Shortest distance between a point inside a cube and the surface of the cube

Question

Given an axis aligned 3D rectangle with vertex (x₁, y₁, z₁) and opposite vertex (x₂, y₂, z₂), how do I find the shortest distance between a point inside the prism and the surface of the prism?

Answer 1

It sounds as if you're describing a prism whose set of vertices is $$\{x_1,x_2\}\times\{y_1,y_2\}\times\{z_1,z_2\}.$$ Put another way, the vertices are the eight points $(x,y,z)$ such that $x=x_i,$ $y=y_j,$ and $z=z_k$ for some $i,j,k$ chosen from the set $\{1,2\}.$ I assume further that $x_1\neq x_2,$ $y_1\neq y_2,$ and $z_1\neq z_2,$ or there will be no "inside" to speak of.
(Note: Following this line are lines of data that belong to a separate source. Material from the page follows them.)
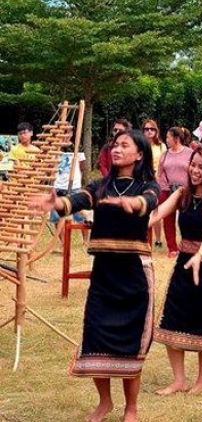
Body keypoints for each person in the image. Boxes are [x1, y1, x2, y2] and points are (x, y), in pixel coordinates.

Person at [31, 129, 158, 422]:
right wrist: (57, 204)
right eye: (115, 144)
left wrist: (133, 204)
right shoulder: (101, 185)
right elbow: (77, 200)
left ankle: (131, 409)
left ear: (139, 154)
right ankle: (104, 403)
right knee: (96, 337)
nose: (117, 149)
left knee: (130, 345)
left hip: (134, 275)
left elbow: (148, 202)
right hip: (104, 276)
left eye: (125, 145)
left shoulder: (146, 185)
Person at [150, 146, 202, 395]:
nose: (195, 170)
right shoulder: (183, 194)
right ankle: (178, 380)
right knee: (173, 315)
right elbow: (158, 213)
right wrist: (130, 224)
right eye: (193, 165)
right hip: (184, 263)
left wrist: (200, 253)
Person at [157, 127, 193, 259]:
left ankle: (188, 244)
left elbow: (194, 170)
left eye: (168, 137)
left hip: (186, 189)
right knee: (167, 219)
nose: (166, 140)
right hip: (168, 189)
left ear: (176, 139)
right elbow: (160, 173)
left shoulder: (190, 153)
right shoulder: (165, 154)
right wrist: (162, 186)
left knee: (187, 218)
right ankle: (172, 247)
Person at [143, 119, 166, 248]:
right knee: (143, 209)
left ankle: (157, 239)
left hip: (157, 179)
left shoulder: (161, 146)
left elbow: (164, 164)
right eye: (146, 129)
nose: (149, 131)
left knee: (156, 209)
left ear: (156, 131)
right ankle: (142, 237)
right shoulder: (139, 145)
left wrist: (157, 177)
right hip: (142, 178)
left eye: (152, 129)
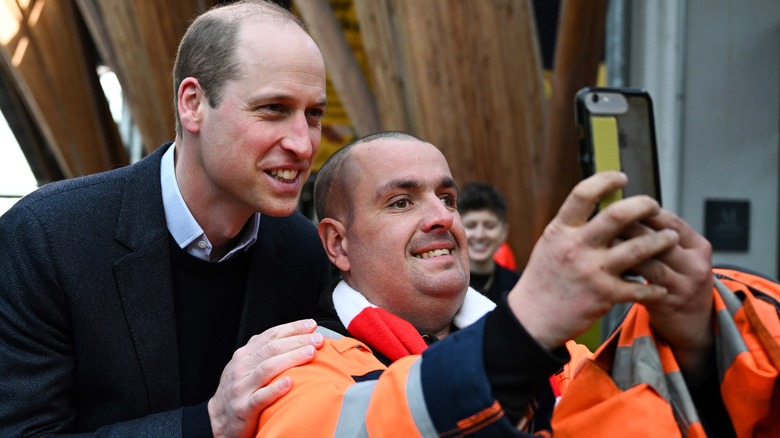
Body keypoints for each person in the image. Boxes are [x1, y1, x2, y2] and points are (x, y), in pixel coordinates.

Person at [253, 131, 778, 436]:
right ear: (337, 245)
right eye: (401, 202)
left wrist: (698, 348)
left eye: (448, 198)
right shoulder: (295, 366)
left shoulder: (563, 360)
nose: (442, 218)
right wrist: (522, 330)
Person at [0, 1, 334, 436]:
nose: (304, 145)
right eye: (273, 108)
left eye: (314, 115)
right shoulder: (48, 237)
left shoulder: (305, 252)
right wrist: (207, 424)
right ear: (192, 104)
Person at [458, 181, 521, 302]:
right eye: (471, 226)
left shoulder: (518, 286)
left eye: (489, 226)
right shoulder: (445, 285)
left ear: (504, 232)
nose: (480, 235)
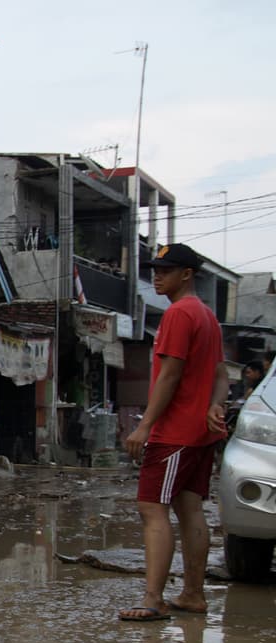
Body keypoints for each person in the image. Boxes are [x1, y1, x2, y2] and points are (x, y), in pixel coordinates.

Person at [119, 243, 229, 621]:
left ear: (187, 275)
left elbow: (169, 374)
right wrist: (216, 405)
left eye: (166, 270)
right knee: (190, 507)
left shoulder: (179, 315)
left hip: (174, 433)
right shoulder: (207, 316)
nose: (157, 276)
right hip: (200, 433)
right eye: (155, 270)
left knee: (152, 508)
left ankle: (153, 599)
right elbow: (220, 374)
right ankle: (193, 594)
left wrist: (145, 426)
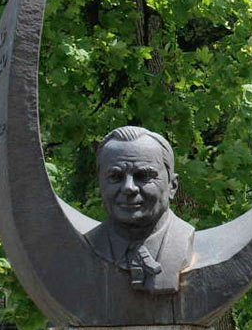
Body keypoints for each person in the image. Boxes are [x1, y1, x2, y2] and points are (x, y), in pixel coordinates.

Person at [84, 126, 195, 293]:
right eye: (115, 176)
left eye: (143, 176)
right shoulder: (87, 248)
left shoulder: (183, 242)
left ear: (172, 186)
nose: (129, 188)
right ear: (100, 185)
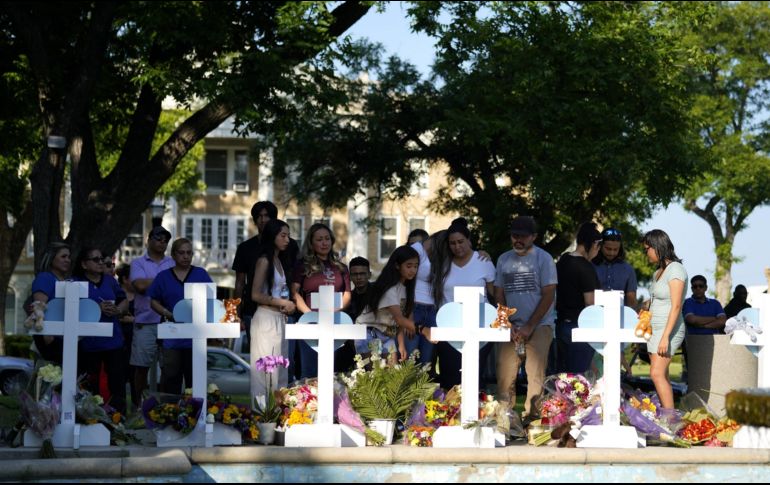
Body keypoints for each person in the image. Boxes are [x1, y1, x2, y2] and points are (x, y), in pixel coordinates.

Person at [494, 216, 557, 419]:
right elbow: (498, 293)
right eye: (514, 236)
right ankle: (505, 421)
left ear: (534, 237)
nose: (517, 240)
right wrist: (507, 322)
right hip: (510, 326)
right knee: (504, 375)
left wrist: (530, 326)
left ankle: (533, 421)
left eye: (522, 236)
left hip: (539, 325)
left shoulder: (544, 259)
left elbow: (549, 294)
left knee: (535, 376)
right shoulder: (503, 259)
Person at [432, 219, 496, 390]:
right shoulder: (442, 263)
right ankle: (448, 414)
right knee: (449, 374)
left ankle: (477, 413)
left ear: (469, 240)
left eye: (461, 241)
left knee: (474, 374)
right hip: (449, 327)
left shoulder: (483, 261)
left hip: (479, 327)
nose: (457, 246)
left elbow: (494, 295)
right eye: (452, 243)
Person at [232, 201, 300, 351]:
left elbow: (294, 278)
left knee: (286, 362)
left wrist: (293, 304)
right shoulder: (246, 248)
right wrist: (234, 315)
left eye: (266, 216)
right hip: (254, 310)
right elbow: (239, 283)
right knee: (263, 360)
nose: (262, 220)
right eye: (259, 216)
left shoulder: (290, 246)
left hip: (286, 310)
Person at [149, 238, 213, 394]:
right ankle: (170, 414)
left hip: (195, 338)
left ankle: (197, 415)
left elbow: (211, 300)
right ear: (173, 255)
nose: (185, 256)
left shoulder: (201, 274)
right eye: (181, 253)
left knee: (195, 382)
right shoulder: (163, 277)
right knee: (171, 381)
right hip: (172, 337)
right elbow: (153, 301)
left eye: (189, 253)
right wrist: (167, 313)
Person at [291, 223, 351, 378]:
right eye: (319, 239)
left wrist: (335, 311)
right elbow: (295, 292)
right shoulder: (302, 265)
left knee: (331, 371)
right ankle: (307, 401)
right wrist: (310, 315)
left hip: (335, 322)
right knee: (309, 372)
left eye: (327, 239)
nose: (324, 243)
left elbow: (347, 294)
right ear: (311, 243)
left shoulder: (341, 267)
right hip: (309, 323)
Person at [73, 247, 129, 414]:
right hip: (89, 343)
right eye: (95, 260)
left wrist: (118, 310)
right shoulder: (75, 283)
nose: (100, 263)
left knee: (117, 383)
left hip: (113, 341)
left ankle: (119, 420)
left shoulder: (110, 280)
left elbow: (124, 300)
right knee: (90, 384)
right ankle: (90, 418)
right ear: (84, 264)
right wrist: (96, 307)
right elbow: (70, 309)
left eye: (102, 260)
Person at [249, 219, 295, 402]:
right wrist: (282, 303)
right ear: (272, 236)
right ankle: (262, 418)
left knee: (281, 370)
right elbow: (255, 294)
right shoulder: (264, 261)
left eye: (288, 236)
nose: (287, 240)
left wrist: (284, 306)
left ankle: (278, 416)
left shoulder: (279, 260)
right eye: (283, 236)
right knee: (266, 372)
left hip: (280, 319)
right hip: (266, 318)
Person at [355, 245, 425, 361]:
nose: (413, 270)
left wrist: (401, 344)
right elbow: (399, 319)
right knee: (374, 376)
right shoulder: (390, 288)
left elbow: (400, 320)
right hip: (368, 332)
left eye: (415, 266)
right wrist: (424, 330)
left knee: (392, 373)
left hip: (387, 335)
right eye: (409, 266)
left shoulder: (406, 289)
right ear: (397, 265)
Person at [643, 229, 687, 409]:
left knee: (656, 374)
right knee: (663, 376)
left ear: (657, 247)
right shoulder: (658, 273)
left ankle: (671, 420)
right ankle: (667, 416)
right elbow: (659, 300)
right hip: (655, 329)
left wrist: (665, 336)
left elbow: (676, 305)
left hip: (670, 329)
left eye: (647, 249)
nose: (645, 254)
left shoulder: (676, 269)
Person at [129, 226, 174, 400]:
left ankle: (163, 406)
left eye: (165, 240)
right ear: (148, 240)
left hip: (169, 322)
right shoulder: (138, 263)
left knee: (168, 369)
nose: (162, 243)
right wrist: (166, 282)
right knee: (141, 368)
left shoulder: (172, 262)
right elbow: (139, 286)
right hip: (145, 322)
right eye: (158, 238)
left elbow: (177, 286)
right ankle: (138, 406)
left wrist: (153, 284)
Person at [555, 222, 602, 374]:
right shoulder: (586, 268)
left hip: (561, 324)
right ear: (594, 244)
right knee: (577, 380)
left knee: (563, 378)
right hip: (580, 326)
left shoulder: (563, 260)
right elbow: (590, 303)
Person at [28, 242, 72, 364]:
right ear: (52, 258)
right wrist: (48, 336)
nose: (67, 260)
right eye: (63, 256)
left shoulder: (66, 281)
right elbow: (39, 308)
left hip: (65, 335)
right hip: (50, 336)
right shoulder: (45, 278)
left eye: (68, 257)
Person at [592, 228, 637, 308]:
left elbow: (632, 301)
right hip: (593, 316)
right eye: (608, 249)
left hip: (620, 317)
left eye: (616, 249)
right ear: (600, 246)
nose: (612, 253)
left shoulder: (628, 270)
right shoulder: (590, 266)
If that's correct, then its faces are rectangles in one of the six following planes:

1. $x=x_1,$
2. $x=x_2,$
3. $y=y_1,$
4. $y=y_2,$
5. $z=z_1,$
6. $z=z_2.$

Choosing an arbitrary point $(x,y,z)$ inside the prism, the distance to the surface will necessarily be along a line segment from $(x,y,z)$ to the nearest face (or one of the nearest faces, in case of a tie), and so to (one of) the nearest of the six planes above. Such a line segment will be orthogonal to said plane, so for example, the line segment orthogonal to plane number 5 goes from $(x,y,z)$ to $(x,y,z_1),$ so the distance to that plane is $|z-z_1|.$

Thus, to determine the shortest distance to the surface of the prism, we need only determine the shortest distance to one of the six planes from $(x,y,z),$ that is: $$\min\bigl(|x-x_1|,|x-x_2|,|y-y_1|,|y-y_2|,|z-z_1|,|z-z_2|\bigr).$$